Comptes rendus Butterfly originale en DVD
Comptes rendus

Butterfly originale en DVD

26/02/2019

Puccini : Madama Butterfly

Au sein d’une vidéographie particulièrement abondante, cette nouvelle édition de Madama Butterfly, filmée à la Scala de Milan, le 7 décembre 2016, s’impose par sa nouveauté. Elle immortalise, en effet, la première version de l’ouvrage qui, le 17 février 1904, connut un cuisant fiasco dans ce même théâtre, conduisant Puccini à remanier sa partition, dans la perspective d’une recréation au Teatro Grande de Brescia, le 28 mai de la même année.

L’intérêt de cette redécouverte – doit-on aller jusqu’à parler de réhabilitation ? – est évident. Depuis toujours, nous écoutons Madama Butterfly dans sa version révisée, avec les transformations apportées à Brescia, mais également au Covent Garden de Londres (1905) et à l’Opéra-Comique (1906). Et rares sont les théâtres qui, avant la Scala, ont osé le retour à l’original (au disque, on se souvient du coffret de la firme Vox Classics, paru en 1997, avec Maria Spacagna en Cio-Cio-San).

Ce retour implique de renoncer à une page aussi célèbre que l’air de Pinkerton (« Addio, fiorito asil ») et d’entendre différentes scènes traitées d’une autre manière que celle dont nous avons l’habitude, le duo d’amour du premier acte et les tout derniers moments de l’opéra, en particulier. On signalera également que, dans cette Madama Butterfly en deux actes, les différences culturelles entre Américains et Japonais apparaissent plus marquées, avec de part et d’autre d’évidentes préoccupations mercantiles. À plus d’un moment, c’est donc un nouvel opéra que l’on a l’impression d’écouter, moins linéaire dans son cheminement, avec ici et là des éléments anecdotiques que Puccini, avec raison, fera disparaître par la suite.

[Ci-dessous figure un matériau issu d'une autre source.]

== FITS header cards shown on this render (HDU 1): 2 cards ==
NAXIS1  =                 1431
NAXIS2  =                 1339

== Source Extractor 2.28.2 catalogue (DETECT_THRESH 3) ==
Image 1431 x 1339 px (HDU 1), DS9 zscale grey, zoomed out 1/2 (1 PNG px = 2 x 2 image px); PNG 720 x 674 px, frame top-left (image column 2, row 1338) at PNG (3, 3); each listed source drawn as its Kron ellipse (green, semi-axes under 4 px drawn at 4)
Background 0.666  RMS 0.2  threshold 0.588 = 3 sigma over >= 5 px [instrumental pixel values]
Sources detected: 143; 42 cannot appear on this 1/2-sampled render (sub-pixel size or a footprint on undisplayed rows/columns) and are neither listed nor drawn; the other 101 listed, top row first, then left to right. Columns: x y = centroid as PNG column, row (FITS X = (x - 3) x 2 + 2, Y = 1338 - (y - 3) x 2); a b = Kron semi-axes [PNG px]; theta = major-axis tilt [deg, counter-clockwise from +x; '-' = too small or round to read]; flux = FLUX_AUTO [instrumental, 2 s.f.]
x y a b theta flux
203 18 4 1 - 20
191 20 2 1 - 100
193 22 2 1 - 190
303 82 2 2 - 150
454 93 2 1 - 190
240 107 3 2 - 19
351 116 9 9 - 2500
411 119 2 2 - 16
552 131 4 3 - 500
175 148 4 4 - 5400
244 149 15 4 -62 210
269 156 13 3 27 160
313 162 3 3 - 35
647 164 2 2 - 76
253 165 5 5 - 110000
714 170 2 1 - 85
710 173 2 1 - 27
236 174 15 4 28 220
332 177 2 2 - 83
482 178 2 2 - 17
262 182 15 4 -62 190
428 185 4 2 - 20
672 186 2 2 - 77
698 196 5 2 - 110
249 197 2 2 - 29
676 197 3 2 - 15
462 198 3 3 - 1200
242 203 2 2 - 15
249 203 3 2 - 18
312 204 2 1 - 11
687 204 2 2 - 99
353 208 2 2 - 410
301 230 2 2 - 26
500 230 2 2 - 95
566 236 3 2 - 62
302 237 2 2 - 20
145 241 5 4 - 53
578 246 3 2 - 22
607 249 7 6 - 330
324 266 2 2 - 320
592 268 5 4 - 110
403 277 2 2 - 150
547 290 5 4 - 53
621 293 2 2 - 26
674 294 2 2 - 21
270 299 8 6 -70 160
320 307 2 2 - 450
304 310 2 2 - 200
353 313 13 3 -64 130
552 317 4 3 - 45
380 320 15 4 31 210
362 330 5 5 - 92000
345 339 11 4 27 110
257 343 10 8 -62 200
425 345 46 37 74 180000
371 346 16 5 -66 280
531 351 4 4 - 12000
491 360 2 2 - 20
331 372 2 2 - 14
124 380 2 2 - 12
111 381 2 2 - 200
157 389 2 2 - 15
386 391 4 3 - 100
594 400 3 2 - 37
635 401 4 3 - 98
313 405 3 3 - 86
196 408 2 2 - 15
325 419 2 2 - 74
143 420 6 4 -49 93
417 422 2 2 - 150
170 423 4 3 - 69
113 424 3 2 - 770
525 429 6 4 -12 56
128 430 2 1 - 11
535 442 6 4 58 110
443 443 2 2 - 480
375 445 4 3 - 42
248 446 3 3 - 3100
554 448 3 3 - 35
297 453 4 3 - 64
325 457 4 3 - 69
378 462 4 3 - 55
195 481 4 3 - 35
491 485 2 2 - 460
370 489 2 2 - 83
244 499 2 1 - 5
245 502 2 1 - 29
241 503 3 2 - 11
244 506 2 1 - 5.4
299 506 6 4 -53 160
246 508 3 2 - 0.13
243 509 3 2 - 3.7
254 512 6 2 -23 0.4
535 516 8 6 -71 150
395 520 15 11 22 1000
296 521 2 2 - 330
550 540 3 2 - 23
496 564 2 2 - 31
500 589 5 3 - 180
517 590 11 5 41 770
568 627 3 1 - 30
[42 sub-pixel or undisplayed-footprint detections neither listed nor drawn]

Riccardo Chailly, directeur musical de la Scala, était certainement la personnalité musicale la plus à même de mener à bien ce retour aux sources. Sa direction, éminemment théâtrale, se ressent de l’admiration qu’il a toujours portée à l’œuvre de Puccini. Au grand souffle dramatique qui parcourt cette tragédie intimiste, s’ajoute une précision remarquable des couleurs et des lignes, jusque dans les moindres détails instrumentaux.

Dans son ensemble, la distribution se montre à la hauteur. Sans égaler certaines interprètes mythiques de Cio-Cio-San (Renata Scotto et Mirella Freni, pour ne citer qu’elles), Maria José Siri réussit à conférer à la petite geisha une présence attachante, avec une voix bien disciplinée, sans mièvrerie ni pathos excessif.

Privé de son air au II, mais convaincant au I, Bryan Hymel traduit plutôt bien les ambiguïtés d’un Pinkerton passionné avec mesure, plus calculateur que sincère dans ses élans amoureux. Pas très sympathique, lui non plus, Sharpless trouve en Carlos Alvarez une incarnation en tous points réussie. Une mention, encore, pour Carlo Bosi et Annalisa Stroppa, parmi les nombreux et excellents comprimari.

Pour cette nouvelle production, la Scala a fait appel à Alvis Hermanis. Reposant sur un ensemble raffiné de décors, costumes et projections, sa mise en scène ne se veut pas révolutionnaire. Dans son compte rendu de la représentation du 10 décembre, notre confrère Paolo di Felice s’était montré sévère, n’y voyant qu’« une imagerie de carte postale, aux antipodes de l’âpreté et de la cruauté de la musique » (voir O. M. n° 125 p. 55 de février 2017).

Est-ce l’avantage du DVD ? J’y retrouve, pour ma part, les ambiances d’un japonisme qui, en 1904, faisait les délices d’une classe européenne cultivée. En ce sens, on ne pouvait rêver cadre plus approprié pour ramener Madama Butterfly à ses origines.